Partiamo dalla fine per dare l'idea delle emozioni che la visita ha scatenato: la giornata del quartetto di giornalisti "nordestini doc" termina con una telefonata del padrone di casa, il ciclista italiano più vincente della storia, lo "sceriffo" Checco Moser, allo sciatore italiano più vincente della storia: Albertone Tomba. Battute e ciacole fra amici: "Non ti ho visto alla 3Tre di Campiglio, io ero con Gustavo (Thoeni, ndr) e ti aspettavamo" - "Sì, Checco, lo sai, sono sempre in giro...". E arrivano anche i saluti dell'uomo che ha creato il "Fenomeno Tomba, la Bomba", il trevigiano Andrea Vidotti, manager dei campioni. Ed è lui che svela ad Albertone come a casa Moser si stia sorseggiando il più classico dei "bicchieri della staffa": una delizia trentina, la Grappa di Moscato, ma solo dopo aver sciabolato e bevuto il mitico "51,151". L'invidia del 56enne fuoriclasse dello sci - peraltro grandisssimo intenditore di vini - traspare anche a distanza.

**DATI ESTRATTI**

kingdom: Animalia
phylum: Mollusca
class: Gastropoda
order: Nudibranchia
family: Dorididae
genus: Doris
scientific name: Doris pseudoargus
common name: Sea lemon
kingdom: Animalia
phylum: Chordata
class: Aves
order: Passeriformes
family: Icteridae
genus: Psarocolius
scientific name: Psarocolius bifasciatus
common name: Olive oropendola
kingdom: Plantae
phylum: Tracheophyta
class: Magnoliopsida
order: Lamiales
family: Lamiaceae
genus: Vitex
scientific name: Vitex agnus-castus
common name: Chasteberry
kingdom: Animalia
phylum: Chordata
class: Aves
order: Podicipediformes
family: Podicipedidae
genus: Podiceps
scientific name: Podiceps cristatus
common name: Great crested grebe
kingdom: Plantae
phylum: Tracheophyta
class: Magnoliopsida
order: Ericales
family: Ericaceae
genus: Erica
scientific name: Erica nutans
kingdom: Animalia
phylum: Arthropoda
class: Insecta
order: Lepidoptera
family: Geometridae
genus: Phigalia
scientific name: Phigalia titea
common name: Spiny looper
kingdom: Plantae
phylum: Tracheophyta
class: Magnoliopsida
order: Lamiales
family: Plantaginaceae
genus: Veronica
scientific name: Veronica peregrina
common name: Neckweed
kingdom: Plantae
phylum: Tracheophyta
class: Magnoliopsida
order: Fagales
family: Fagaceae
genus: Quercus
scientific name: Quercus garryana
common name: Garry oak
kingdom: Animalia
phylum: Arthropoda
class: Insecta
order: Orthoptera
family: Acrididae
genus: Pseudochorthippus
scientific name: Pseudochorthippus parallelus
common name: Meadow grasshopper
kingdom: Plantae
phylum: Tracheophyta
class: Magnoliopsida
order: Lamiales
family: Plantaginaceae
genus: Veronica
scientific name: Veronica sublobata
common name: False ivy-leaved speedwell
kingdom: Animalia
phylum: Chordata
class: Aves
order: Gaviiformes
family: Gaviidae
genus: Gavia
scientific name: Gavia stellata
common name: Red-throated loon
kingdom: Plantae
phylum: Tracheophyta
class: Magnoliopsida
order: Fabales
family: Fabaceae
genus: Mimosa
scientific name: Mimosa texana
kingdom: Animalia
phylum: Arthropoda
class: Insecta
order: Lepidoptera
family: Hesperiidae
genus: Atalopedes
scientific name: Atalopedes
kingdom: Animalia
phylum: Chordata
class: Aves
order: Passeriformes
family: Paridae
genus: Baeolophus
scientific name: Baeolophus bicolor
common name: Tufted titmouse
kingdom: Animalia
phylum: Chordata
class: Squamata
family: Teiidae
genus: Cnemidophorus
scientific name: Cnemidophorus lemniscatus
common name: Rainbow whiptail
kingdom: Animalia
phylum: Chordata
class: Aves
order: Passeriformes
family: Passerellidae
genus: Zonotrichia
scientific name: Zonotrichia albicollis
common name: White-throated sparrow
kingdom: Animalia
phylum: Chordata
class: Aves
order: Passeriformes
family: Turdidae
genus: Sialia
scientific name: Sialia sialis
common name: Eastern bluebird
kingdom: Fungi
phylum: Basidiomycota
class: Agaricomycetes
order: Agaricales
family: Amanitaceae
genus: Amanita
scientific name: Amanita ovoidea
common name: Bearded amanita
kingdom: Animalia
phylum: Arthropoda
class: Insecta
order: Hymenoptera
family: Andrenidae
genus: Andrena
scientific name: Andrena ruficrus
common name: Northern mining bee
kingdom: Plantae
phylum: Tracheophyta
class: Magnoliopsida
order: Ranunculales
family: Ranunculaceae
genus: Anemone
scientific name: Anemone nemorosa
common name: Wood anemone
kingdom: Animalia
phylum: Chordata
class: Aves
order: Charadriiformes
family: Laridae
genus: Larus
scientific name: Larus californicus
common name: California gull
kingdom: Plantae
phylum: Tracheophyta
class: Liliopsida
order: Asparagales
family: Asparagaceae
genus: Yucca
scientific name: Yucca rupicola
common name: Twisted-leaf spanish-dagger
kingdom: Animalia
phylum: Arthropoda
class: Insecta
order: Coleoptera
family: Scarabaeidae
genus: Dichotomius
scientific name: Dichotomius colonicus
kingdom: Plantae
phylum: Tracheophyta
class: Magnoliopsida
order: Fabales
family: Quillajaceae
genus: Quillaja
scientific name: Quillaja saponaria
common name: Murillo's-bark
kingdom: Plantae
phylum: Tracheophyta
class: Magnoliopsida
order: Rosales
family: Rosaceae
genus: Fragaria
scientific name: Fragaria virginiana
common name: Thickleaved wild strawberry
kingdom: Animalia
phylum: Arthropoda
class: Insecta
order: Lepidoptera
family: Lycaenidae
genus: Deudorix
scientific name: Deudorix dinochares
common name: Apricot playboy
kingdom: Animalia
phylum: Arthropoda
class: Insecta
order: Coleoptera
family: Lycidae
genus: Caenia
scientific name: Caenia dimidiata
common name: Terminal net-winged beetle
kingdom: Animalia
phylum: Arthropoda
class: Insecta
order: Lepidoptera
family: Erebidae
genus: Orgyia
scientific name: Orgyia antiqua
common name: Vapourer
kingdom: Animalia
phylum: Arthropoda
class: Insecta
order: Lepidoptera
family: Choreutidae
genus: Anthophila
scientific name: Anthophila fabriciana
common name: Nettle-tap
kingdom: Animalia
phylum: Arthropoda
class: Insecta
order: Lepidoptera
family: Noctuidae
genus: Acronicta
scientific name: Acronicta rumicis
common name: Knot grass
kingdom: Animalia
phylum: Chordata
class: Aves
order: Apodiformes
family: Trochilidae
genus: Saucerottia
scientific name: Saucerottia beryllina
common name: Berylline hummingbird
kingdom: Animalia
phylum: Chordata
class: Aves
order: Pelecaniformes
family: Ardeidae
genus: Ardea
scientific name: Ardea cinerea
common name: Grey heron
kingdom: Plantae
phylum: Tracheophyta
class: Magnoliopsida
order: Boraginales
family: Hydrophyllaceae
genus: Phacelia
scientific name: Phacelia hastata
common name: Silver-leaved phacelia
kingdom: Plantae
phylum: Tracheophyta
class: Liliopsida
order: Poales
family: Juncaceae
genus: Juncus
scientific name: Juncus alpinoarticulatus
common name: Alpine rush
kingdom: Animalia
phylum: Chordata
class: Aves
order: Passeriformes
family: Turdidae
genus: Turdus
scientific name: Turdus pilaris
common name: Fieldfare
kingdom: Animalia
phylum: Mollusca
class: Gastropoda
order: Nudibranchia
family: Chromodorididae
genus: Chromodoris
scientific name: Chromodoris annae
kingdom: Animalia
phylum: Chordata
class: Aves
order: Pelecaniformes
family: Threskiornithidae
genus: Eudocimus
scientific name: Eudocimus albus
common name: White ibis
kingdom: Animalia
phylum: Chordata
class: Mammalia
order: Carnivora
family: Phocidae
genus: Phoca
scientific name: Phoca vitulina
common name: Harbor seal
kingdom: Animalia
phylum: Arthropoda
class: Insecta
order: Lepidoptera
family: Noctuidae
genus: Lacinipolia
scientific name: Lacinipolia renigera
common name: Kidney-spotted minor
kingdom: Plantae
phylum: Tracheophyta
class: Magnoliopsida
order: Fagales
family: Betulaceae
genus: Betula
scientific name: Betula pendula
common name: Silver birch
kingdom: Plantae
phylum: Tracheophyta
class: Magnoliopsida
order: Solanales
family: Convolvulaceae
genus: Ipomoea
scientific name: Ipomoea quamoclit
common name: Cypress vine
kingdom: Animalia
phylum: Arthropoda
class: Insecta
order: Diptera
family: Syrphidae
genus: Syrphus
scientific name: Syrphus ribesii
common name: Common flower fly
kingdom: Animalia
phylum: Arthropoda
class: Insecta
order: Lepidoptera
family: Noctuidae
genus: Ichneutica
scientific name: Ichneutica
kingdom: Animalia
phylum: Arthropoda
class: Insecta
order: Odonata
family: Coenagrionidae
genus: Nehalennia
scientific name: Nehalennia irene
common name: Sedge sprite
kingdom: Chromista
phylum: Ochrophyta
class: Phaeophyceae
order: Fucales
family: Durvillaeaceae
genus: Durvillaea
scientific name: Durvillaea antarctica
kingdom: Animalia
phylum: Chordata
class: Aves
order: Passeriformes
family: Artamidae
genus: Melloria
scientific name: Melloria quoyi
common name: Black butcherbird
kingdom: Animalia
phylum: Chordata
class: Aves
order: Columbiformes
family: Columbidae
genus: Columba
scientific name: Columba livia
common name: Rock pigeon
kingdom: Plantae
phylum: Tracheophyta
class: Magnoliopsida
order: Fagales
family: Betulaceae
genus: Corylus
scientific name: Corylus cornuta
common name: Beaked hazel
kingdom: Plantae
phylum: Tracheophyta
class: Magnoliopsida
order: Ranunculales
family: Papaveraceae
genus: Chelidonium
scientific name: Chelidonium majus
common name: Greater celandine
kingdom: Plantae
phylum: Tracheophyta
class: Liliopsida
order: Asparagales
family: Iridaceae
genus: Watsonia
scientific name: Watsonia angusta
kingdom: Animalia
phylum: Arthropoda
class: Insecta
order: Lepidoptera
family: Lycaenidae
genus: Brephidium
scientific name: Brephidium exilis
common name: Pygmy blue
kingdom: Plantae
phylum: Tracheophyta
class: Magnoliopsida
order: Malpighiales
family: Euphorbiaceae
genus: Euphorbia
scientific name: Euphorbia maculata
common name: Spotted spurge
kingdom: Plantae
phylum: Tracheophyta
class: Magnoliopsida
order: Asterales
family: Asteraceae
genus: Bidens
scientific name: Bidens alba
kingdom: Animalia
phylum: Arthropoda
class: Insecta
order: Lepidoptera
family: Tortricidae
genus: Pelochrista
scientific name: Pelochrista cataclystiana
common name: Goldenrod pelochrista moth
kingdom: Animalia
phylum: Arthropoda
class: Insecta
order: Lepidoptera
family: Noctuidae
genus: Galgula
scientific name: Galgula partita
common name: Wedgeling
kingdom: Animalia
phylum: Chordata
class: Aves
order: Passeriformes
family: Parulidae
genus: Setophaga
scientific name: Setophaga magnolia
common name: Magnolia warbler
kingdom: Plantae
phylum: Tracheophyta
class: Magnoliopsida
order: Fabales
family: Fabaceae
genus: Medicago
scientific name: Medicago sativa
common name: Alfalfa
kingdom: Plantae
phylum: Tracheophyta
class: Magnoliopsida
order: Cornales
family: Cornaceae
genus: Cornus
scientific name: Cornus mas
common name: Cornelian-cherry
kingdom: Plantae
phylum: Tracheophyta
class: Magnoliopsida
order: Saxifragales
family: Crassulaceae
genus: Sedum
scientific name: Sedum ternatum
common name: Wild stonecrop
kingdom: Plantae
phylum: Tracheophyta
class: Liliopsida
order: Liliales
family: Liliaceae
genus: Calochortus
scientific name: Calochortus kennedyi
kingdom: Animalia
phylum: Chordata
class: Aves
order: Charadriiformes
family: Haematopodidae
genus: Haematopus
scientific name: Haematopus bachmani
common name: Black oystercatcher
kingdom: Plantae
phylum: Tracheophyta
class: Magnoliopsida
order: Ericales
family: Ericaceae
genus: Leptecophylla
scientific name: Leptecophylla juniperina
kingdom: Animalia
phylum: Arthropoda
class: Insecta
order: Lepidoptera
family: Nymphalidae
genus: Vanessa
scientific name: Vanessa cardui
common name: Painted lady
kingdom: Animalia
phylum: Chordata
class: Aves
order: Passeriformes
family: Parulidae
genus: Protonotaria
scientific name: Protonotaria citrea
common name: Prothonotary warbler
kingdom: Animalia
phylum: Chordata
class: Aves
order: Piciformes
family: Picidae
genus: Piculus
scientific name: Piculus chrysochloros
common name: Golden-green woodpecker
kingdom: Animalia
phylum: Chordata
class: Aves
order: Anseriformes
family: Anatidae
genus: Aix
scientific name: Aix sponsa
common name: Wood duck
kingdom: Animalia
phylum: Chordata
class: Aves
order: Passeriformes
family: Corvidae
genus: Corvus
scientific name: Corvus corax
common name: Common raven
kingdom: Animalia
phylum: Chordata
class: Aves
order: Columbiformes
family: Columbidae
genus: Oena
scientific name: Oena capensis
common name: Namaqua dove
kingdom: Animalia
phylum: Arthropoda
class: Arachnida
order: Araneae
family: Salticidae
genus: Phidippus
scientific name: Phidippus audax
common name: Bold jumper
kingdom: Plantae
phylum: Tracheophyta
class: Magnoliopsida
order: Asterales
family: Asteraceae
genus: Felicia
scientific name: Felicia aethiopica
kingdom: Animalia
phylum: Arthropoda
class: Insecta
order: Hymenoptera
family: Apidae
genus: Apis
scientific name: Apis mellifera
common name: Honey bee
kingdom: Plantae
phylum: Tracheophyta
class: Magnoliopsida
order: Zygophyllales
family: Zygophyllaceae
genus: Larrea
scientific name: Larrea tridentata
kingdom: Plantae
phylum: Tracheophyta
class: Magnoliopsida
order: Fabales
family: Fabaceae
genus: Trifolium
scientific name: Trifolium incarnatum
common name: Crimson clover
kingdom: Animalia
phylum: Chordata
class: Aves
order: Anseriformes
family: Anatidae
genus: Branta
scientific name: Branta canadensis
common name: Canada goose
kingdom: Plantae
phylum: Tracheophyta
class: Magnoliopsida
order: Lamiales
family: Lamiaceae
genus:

**CONSEGNA**
Elenca, per favore, tutte le persone chiamate per nome nell'estratto fornito.

**SOLUZIONE**
- Checco Moser
- Albertone Tomba
- Gustavo Thoeni
- Andrea Vidotti